Before we go further, let’s take a step back and consider what flavors are and how they interact. If you were to hold a microscope to most Western dishes, you would find an interesting but not all-too-surprising trend. Popular food pairings in Western world combine ingredients that share like flavors, which food chemists have broken down into their molecular parts — precise chemical compounds that, when combined, give off a distinct taste.

Most of the compounds have scientific names, though one of the simpler compounds is acetal, which, as the food chemist George Burdock has written, is “refreshing, pleasant, and [has a] fruity-green odor,” and can be found in whiskey, apple juice, orange juice and raw beets. On average, there are just over 50 flavor compounds in each food ingredient.

A nifty chart shared by Scientific American in 2013 shows which foods share the most flavor compounds with others and which food pairings have the most flavor compounds in common. Peanut butter and roasted peanuts have one of the most significant overlaps (no surprise there). But there are connections that are more difficult to predict: strawberries, for instance, have more in common with white wine than they do with apples, oranges or honey.

Chefs in the West like to make dishes with ingredients that have overlapping flavors.
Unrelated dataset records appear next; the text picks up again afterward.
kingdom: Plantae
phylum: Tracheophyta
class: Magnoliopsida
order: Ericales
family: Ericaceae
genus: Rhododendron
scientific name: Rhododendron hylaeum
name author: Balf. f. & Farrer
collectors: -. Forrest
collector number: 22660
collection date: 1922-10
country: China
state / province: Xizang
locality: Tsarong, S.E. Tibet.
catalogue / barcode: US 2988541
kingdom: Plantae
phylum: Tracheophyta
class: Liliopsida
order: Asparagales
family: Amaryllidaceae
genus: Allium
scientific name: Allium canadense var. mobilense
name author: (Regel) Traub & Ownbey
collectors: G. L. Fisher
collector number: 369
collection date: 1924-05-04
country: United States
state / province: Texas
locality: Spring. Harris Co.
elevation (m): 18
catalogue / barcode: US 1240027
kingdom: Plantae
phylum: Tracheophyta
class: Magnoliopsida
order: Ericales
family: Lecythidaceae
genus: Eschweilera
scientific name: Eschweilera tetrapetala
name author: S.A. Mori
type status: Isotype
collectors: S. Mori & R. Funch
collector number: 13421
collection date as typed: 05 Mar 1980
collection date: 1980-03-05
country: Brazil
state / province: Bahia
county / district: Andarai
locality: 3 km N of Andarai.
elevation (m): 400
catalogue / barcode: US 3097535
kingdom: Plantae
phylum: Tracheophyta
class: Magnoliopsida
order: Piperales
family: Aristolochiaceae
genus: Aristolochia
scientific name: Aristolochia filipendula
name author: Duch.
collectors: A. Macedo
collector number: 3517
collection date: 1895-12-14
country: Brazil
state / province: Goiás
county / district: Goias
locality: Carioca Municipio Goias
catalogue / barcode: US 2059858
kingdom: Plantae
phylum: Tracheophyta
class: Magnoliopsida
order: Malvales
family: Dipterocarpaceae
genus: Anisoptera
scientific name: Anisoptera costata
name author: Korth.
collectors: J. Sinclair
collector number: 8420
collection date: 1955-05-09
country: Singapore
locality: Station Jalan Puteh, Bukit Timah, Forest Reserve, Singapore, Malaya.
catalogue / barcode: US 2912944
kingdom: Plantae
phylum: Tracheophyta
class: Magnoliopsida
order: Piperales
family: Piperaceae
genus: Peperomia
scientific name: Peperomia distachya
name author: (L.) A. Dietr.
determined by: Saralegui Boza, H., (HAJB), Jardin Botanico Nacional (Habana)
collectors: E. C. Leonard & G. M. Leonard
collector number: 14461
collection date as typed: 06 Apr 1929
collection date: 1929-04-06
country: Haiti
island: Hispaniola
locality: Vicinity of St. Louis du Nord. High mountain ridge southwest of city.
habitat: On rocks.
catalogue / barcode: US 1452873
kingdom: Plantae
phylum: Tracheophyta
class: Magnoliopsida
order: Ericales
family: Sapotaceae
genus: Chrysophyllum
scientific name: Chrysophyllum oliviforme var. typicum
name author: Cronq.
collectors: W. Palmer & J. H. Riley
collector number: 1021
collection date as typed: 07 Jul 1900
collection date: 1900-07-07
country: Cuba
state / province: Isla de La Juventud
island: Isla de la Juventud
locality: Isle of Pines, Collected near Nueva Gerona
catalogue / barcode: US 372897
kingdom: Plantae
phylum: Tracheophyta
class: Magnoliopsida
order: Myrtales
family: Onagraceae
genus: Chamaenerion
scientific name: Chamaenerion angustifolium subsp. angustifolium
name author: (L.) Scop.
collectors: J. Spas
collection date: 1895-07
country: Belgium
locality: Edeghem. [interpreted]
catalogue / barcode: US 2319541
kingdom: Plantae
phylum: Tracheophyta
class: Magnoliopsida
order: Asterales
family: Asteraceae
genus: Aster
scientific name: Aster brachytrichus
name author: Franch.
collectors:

But not all cuisines adhere to the same rule. Many Asian cuisines have been shown to belie the trend by favoring dishes with ingredients that don’t overlap in flavor. And Indian food, in particular, is one of the most powerful counterexamples.

The cuisine is complicated, the average Indian dish, contains at least 7 ingredients, and the total number of ingredients observed by the researchers amounted to almost 200 out of the roughly 381 observed around the world. But all those ingredients — and the spices especially — are all uniquely important because in any single dish, each one brings a unique flavor.

Combining ingredients with like flavors is a useful (and often delicious) strategy, but it might be a somewhat misleading rule of thumb. Indian cuisine, after all, is cherished globally, and yet hinges on a decidedly different ingredient pairing logic.